**GOAL OF THE EXERCISE**
Return the Phantom Girl article below in full, word for word.
Start of DOCUMENT SEGMENT
Phantom Girl (Tinya Wazzo) is a superhero appearing in books published by DC Comics, and is a member of the Legion of Super-Heroes in the 30th and 31st centuries. In post-Zero Hour continuity, she is known as Apparition. She has the power to turn intangible, allowing her to phase through solid objects, as do all other natives of her home planet, Bgztl. Her mother is Winema Wazzo, who is a member of the United Planets and is its president in post-Zero Hour continuity. Tinya’s ancestor Linnya Wazzo appears in DC’s New Age of Heroes, in the Terrifics.

Tinya Wazzo, reimagined as a metahuman, appears in the eighth season of The CW Arrowverse television series The Flash, portrayed by Mika Abdalla.

Publication history
Phantom Girl first appeared in Action Comics #276, and was created by Jerry Siegel and Jim Mooney.

Fictional character biography

Pre-Crisis
In the original pre-Crisis continuity, Phantom Girl is the fifth member to join the Legion and is a native of Bgztl, a planet that exists in the 4th Dimension. Like other Bgztlians, Phantom Girl has the ability to phase out of reality and become intangible. Initially appearing along with Triplicate Girl and Saturn Girl in Action Comics #276 in the story "Supergirl's Three Super Girl-Friends", her first costume consisted of white tights and a white cape with a stylized P on the chest. Phantom Girl's powers serve her well as member of the Legion's Espionage Squad, and she is involved romantically with fellow Legionnaire Ultra Boy for many years. In this continuity, she has a brother, Gmya Wazzo. Her parents are Byzjn and Winema.
End of DOCUMENT SEGMENT
Start of THE DATA
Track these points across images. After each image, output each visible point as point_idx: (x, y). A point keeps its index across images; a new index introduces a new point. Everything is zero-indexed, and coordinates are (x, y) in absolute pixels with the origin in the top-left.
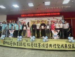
End of THE DATA
**EXPECTED ANSWER**
Phantom Girl (Tinya Wazzo) is a superhero appearing in books published by DC Comics, and is a member of the Legion of Super-Heroes in the 30th and 31st centuries. In post-Zero Hour continuity, she is known as Apparition. She has the power to turn intangible, allowing her to phase through solid objects, as do all other natives of her home planet, Bgztl. Her mother is Winema Wazzo, who is a member of the United Planets and is its president in post-Zero Hour continuity. Tinya’s ancestor Linnya Wazzo appears in DC’s New Age of Heroes, in the Terrifics.

Tinya Wazzo, reimagined as a metahuman, appears in the eighth season of The CW Arrowverse television series The Flash, portrayed by Mika Abdalla.

Publication history
Phantom Girl first appeared in Action Comics #276, and was created by Jerry Siegel and Jim Mooney.

Fictional character biography

Pre-Crisis
In the original pre-Crisis continuity, Phantom Girl is the fifth member to join the Legion and is a native of Bgztl, a planet that exists in the 4th Dimension. Like other Bgztlians, Phantom Girl has the ability to phase out of reality and become intangible. Initially appearing along with Triplicate Girl and Saturn Girl in Action Comics #276 in the story "Supergirl's Three Super Girl-Friends", her first costume consisted of white tights and a white cape with a stylized P on the chest. Phantom Girl's powers serve her well as member of the Legion's Espionage Squad, and she is involved romantically with fellow Legionnaire Ultra Boy for many years. In this continuity, she has a brother, Gmya Wazzo. Her parents are Byzjn and Winema.